Mitigating Memorization in LLMs using Activation Steering
Manan Suri, Nishit Anand, Amisha Bhaskar
TL;DR
The paper investigates activation steering as a forward-pass activation intervention to mitigate memorization in LLMs, using Sparse Autoencoder–derived steering vectors to modify layer activations with $\mathbf{a}_{\text{steered}} = \mathbf{a} + \alpha \cdot \beta \cdot \mathbf{v}_i$. Across a 40-book memorization benchmark and multiple tasks, higher steering strength and steering of later layers reduce memorization while incurring only modest degradation in language modeling and general abilities, with an optimal regime around $50 < |\beta| < 100$ and Layer 31 showing strong robustness. The study highlights the importance of layer selection and controlled semantic footprint, offering a practical alternative to data sanitization or retraining for safer LLM deployment.
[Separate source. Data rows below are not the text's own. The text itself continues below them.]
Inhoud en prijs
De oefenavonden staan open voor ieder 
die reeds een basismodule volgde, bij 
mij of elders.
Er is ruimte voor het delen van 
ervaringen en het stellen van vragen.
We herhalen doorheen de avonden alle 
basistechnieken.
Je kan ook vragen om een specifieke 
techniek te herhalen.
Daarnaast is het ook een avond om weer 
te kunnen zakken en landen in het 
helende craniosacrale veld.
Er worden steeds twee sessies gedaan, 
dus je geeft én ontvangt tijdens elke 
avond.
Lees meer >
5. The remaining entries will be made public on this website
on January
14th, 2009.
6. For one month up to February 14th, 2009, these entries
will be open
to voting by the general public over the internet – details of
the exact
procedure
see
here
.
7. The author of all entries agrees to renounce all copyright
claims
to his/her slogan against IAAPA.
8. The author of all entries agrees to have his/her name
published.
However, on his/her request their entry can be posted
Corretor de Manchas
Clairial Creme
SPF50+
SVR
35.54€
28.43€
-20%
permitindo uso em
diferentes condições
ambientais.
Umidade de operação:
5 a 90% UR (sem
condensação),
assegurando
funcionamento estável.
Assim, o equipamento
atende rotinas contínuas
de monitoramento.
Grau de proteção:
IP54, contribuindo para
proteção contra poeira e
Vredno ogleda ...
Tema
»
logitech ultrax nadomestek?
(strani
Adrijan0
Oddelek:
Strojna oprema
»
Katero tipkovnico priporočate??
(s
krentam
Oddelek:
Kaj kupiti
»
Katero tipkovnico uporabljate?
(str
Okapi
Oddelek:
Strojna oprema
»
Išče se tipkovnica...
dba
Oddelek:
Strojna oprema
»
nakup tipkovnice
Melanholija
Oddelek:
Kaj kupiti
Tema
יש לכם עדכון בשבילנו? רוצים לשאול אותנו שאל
It also provides a framework for systematic exploration of activation-based interventions, including guidance on best practices and potential limitations such as dataset bias and entanglement between memorization and general knowledge.
Abstract
The memorization of training data by Large Language Models (LLMs) poses significant risks, including privacy leaks and the regurgitation of copyrighted content. Activation steering, a technique that directly intervenes in model activations, has emerged as a promising approach for manipulating LLMs. In this work, we explore the effectiveness of activation steering in reducing memorization while preserving generalization capabilities. We conduct empirical evaluations using a controlled memorization benchmark of literary material and demonstrate that our method successfully suppresses memorized content with minimal degradation in model performance in Gemma. Additionally, we analyze the trade-offs between suppression effectiveness and linguistic fluency, highlighting the advantages and limitations of activation-based interventions. Our findings contribute to ongoing efforts in developing safer and more privacy-preserving LLMs by providing a practical and efficient mechanism to mitigate unintended memorization.